** RECORDED DATA **
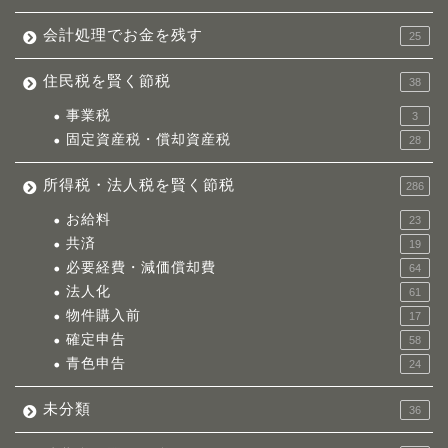
会計処理でお金を残す
25
住民税を賢く節税
38
事業税
3
固定資産税・償却資産税
28
所得税・法人税を賢く節税
286
お給料
23
共済
19
必要経費・減価償却費
64
法人化
61
物件購入前
17
確定申告
58
青色申告
24
未分類
36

** TASK REQUIREMENTS **
Retype all the text in the material line for line, without changing anything, and leave the picture out of your answer.

** ANSWER SPACE **
会計処理でお金を残す
25
住民税を賢く節税
38
事業税
3
固定資産税・償却資産税
28
所得税・法人税を賢く節税
286
お給料
23
共済
19
必要経費・減価償却費
64
法人化
61
物件購入前
17
確定申告
58
青色申告
24
未分類
36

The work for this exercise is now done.